DIANE DE POITIERS, la séduction
(Extrait de « Histoire de France et des français », André Castelot, Alain Decaux, …, Editions Larousse, 13 volumes)
Catherine, éblouie de se trouver mariée au fils du plus grand roi de la chrétienté (François Ier) - elle petite-fille de marchands! - s'effacera et sera toute soumission, mais Henri regardait son épouse sans appétit. Pour lui, seule comptait toujours sa « dame », la belle chasseresse, « la belle parmi les belles ». Dans les tournois, le duc d'Orléans faisait incliner devant elle sa bannière, indiquant ainsi qu'il combattait pour son amour — toujours platonique bien sûr. Platonique jusqu'au jour où, nous l'avons vu, le dauphin François, après avoir joué à la paume, but un verre d'eau glacée et mourut frappé de congestion. Henri devenait l'héritier du trône. C'est alors que Diane, en dépit de ses trente-sept ans - ce n'était pas alors, comme aujourd'hui, la jeunesse - pensa qu'elle pouvait s'attacher le nouveau dauphin autrement qu'en le faisant soupirer chastement à ses genoux. Il était temps de quitter l'époque médiévale pour la Renaissance...

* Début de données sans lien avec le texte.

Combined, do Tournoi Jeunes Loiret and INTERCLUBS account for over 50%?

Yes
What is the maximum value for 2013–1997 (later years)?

Nous savons - Clio est si indiscrète! - comment s'opéra la chute de la veuve exemplaire. Elle eut lieu au château d'Écouen, chez le connétable de Montmorency. Le climat avait été créé par les fameux vitraux érotiques du château, des vitraux « choquants d'impudeur à faire rougir Rabelais », qui racontaient, détails à l'appui, les amours de Psyché et firent comprendre au jeune Henri que sa déesse pouvait devenir humaine et s'animer entre ses bras, comme Psyché dans les bras de l'Amour.
Un beau matin... mais laissons Diane nous conter la scène :
Voici vraiment qu'Amour un beau matin
S'en vint m'offrir fleurette très gentille...
Car voyez-vous, fleurette si gentille
Était garçon frais, dispos et jeunet.
Ainsi tremblotante et détournant les yeux,
« Nenni, disais-je. — Ah! ne soyez déçue! »
Reprit l'Amour et soudain à ma vue
Va présentant un laurier merveilleux.
« Mieux vaut, lui dis-je, être sage que reine. »
Ainsi me sentis et frémir et trembler,
Diane faillit et comprenez, sans peine
Duquel matin je prétends reparler...
Et c'est ainsi que commença la plus célèbre et la plus étonnante liaison royale de l'histoire de France.
Diane - elle n'avait sans doute connu que les amours de son barbon qui aurait pu être son grand-père - découvrit la joie
de se donner à un homme vigoureux qui aurait pu être son fils... Quant à Henri, il fut ébloui. Il tenait entre ses bras cette déesse qu'il croyait inaccessible! Il le dira en vers lui aussi :
Hélas, mon Dieu, combien je regrette
Le temps que j'ai perdu en ma jeunesse;
Combien de fois je me suis souhaité
Avoir Diane pour ma seule maîtresse!
Mais je craignais qu'elle qui est déesse
Ne se voulût abaisser jusque-là
De faire cas de moi...
Désormais – et jusqu’à son dernier souffle – Henri demeurera fidèle à sa dame qui ne demandait pas mieux que de « faire cas de lui ».